**ACTIVITY:** Please print each entry below exactly as it stands, but without any pictures.

**EXTRACTED MATERIAL:**
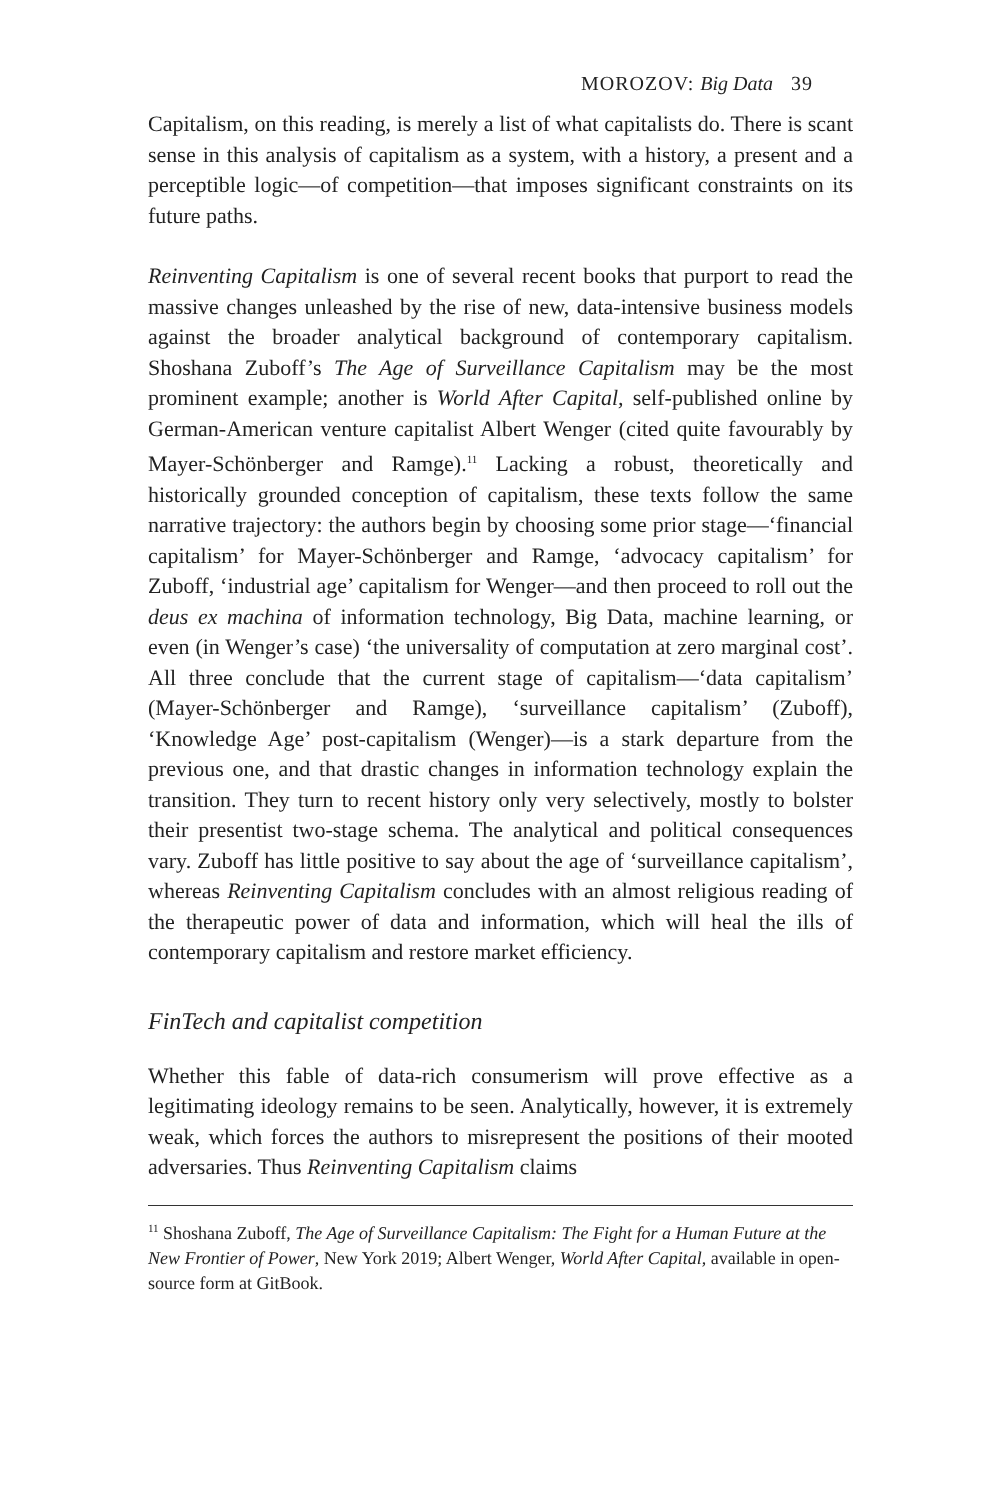MOROZOV: Big Data 39
Capitalism, on this reading, is merely a list of what capitalists do. There is scant sense in this analysis of capitalism as a system, with a history, a present and a perceptible logic—of competition—that imposes significant constraints on its future paths.
Reinventing Capitalism is one of several recent books that purport to read the massive changes unleashed by the rise of new, data-intensive business models against the broader analytical background of contemporary capitalism. Shoshana Zuboff’s The Age of Surveillance Capitalism may be the most prominent example; another is World After Capital, self-published online by German-American venture capitalist Albert Wenger (cited quite favourably by Mayer-Schönberger and Ramge).<sup>11</sup> Lacking a robust, theoretically and historically grounded conception of capitalism, these texts follow the same narrative trajectory: the authors begin by choosing some prior stage—‘financial capitalism’ for Mayer-Schönberger and Ramge, ‘advocacy capitalism’ for Zuboff, ‘industrial age’ capitalism for Wenger—and then proceed to roll out the deus ex machina of information technology, Big Data, machine learning, or even (in Wenger’s case) ‘the universality of computation at zero marginal cost’. All three conclude that the current stage of capitalism—‘data capitalism’ (Mayer-Schönberger and Ramge), ‘surveillance capitalism’ (Zuboff), ‘Knowledge Age’ post-capitalism (Wenger)—is a stark departure from the previous one, and that drastic changes in information technology explain the transition. They turn to recent history only very selectively, mostly to bolster their presentist two-stage schema. The analytical and political consequences vary. Zuboff has little positive to say about the age of ‘surveillance capitalism’, whereas Reinventing Capitalism concludes with an almost religious reading of the therapeutic power of data and information, which will heal the ills of contemporary capitalism and restore market efficiency.
FinTech and capitalist competition
Whether this fable of data-rich consumerism will prove effective as a legitimating ideology remains to be seen. Analytically, however, it is extremely weak, which forces the authors to misrepresent the positions of their mooted adversaries. Thus Reinventing Capitalism claims
<sup>11</sup> Shoshana Zuboff, The Age of Surveillance Capitalism: The Fight for a Human Future at the New Frontier of Power, New York 2019; Albert Wenger, World After Capital, available in open-source form at GitBook.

**EXERCISE OUTPUT:**
MOROZOV: Big Data 39
Capitalism, on this reading, is merely a list of what capitalists do. There is scant sense in this analysis of capitalism as a system, with a history, a present and a perceptible logic—of competition—that imposes significant constraints on its future paths.
Reinventing Capitalism is one of several recent books that purport to read the massive changes unleashed by the rise of new, data-intensive business models against the broader analytical background of contemporary capitalism. Shoshana Zuboff’s The Age of Surveillance Capitalism may be the most prominent example; another is World After Capital, self-published online by German-American venture capitalist Albert Wenger (cited quite favourably by Mayer-Schönberger and Ramge).<sup>11</sup> Lacking a robust, theoretically and historically grounded conception of capitalism, these texts follow the same narrative trajectory: the authors begin by choosing some prior stage—‘financial capitalism’ for Mayer-Schönberger and Ramge, ‘advocacy capitalism’ for Zuboff, ‘industrial age’ capitalism for Wenger—and then proceed to roll out the deus ex machina of information technology, Big Data, machine learning, or even (in Wenger’s case) ‘the universality of computation at zero marginal cost’. All three conclude that the current stage of capitalism—‘data capitalism’ (Mayer-Schönberger and Ramge), ‘surveillance capitalism’ (Zuboff), ‘Knowledge Age’ post-capitalism (Wenger)—is a stark departure from the previous one, and that drastic changes in information technology explain the transition. They turn to recent history only very selectively, mostly to bolster their presentist two-stage schema. The analytical and political consequences vary. Zuboff has little positive to say about the age of ‘surveillance capitalism’, whereas Reinventing Capitalism concludes with an almost religious reading of the therapeutic power of data and information, which will heal the ills of contemporary capitalism and restore market efficiency.
FinTech and capitalist competition
Whether this fable of data-rich consumerism will prove effective as a legitimating ideology remains to be seen. Analytically, however, it is extremely weak, which forces the authors to misrepresent the positions of their mooted adversaries. Thus Reinventing Capitalism claims
<sup>11</sup> Shoshana Zuboff, The Age of Surveillance Capitalism: The Fight for a Human Future at the New Frontier of Power, New York 2019; Albert Wenger, World After Capital, available in open-source form at GitBook.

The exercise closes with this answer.